How To Make Pulled Pork

Out of all the smoker recipes, making this pulled pork sandwich recipe from a Boston Butt is my absolute favorite. They are quick to prepare and cause such anticipation of a meal to remember. I have never had company leave disappointed from any of our Boston butt meals. However this seems to be a huge hit with the kids.

Start with a dry rub recipe for the Boston butt. You’ll only need a few things:

  1. a Boston butt. I usually ask the folks at the meat department for an extra lean butt.
  2. your favorite dry rub.
  3. a pan to rub the dry rub into the butt.
  4. a hot smoker to put the Boston butt into for about 12 hours.

and that’s it!

When the Boston butt has been in your smoker, we love our Brinkmann Smoker for this, for about 12 hours or until your meat is around 170 degrees it is time to remove it from the smoker.

We then place the butt into a Le Creuset Dutch oven for at least 45 minutes (1 hour is the best) and then remove it to the cutting board. If you don’t have a Le Creuset Dutch oven, any covered pot will do, or wrap it in aluminum foil.

The second to last step is pulling the meat off the bone and then apart into shred like pieces.WARNING: You will be tempted to pick the meat and have many samples. This can cause disgruntled guests.

The last step in the recipe for pulled pork sandwiches is to serve the meat on a nice roll and add your favorite barbecue sauce. From there add your favorite side dishes, like this baked bean recipe, and enjoy.

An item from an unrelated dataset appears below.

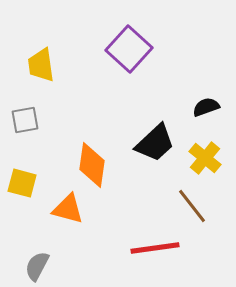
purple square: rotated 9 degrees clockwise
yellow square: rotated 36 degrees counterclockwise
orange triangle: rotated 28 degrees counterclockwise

Recipe For Pulled Pork, A Family Event

Preparing our recipe for pulled pork is a family event at my house. My wife and daughters love to help prepare for the day and they love to get everything ready for our guests. A day or two before you plan this recipe for pulled pork, you need to purchase the meat and put the first coat of our secret dry rub.

The cut of meat you will need for this recipe is called a Boston Butt.  To make the pulled pork recipe, take butt out of the packaging and place it into a pan.

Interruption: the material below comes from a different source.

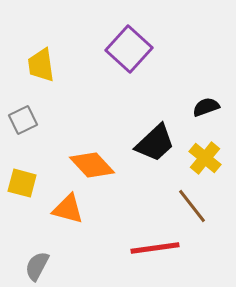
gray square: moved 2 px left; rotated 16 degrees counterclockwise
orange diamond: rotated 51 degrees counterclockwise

Next rub a coat of our special dry rub all over it, turning it from side to side and upside down.


Cover the Boston Butt with plastic wrap and refrigerate.

On the day I smoke the meat for this recipe for pulled pork, I start early in the morning, usually by 7 a.m. with the following steps. First get the coals started by piling the charcoal in the smokers charcoal tray into a pyramid looking pile. Next squirt a little lighter fluid over the pile. Take and light a match and drop it on the coals. The smoker is going.

I let the coals burn for about 35 – 40 minutes. They need to get nice and hot, and the lighter fluid needs to burn off before continuing on to the next step of this recipe for pulled pork, placing the Boston Butt on the grill.

As the coals are getting ready, I pull the butt out of the fridge and rub in another of our special dry rub. Once the butt has been rubbed, we take the water bowl and fill it 2/3 of the way with water. The water bowl goes just above the coals and wood chunks in the smoker. I squeeze half of a lemon in the water and place the squeezed lemon in the water bowl. Next, I add the peppercorns, apple slices, ______, and  _________ to the bowl.

Now it’s time to smoke the Boston butt. I place the butt on the top rack of the smoker, fat side up. Next, place the water bowl in the smoker just above the coals. The final step in this recipe for pulled pork is spreading the coals in the tray and adding the wood chunks.

I close the door and the smoke begins to billow out.

I’ll add more wood chunks and charcoal every hour and 15 minutes for the next 10 hours. I also check the water level in the tray and add water as needed.

Around 5 p.m. I’ll check the temperature of the meat, the butt is done when the temperature inside reaches 190°, not over 195°.  I then remove the Boston butt and place it in a Le Creuset Dutch oven and cover for about an hour. Once the meat has had time to cool we pull the pork and serve.

Our family and friends enjoy our meal and never have leftovers! Everyone enjoys this recipe for pulled pork.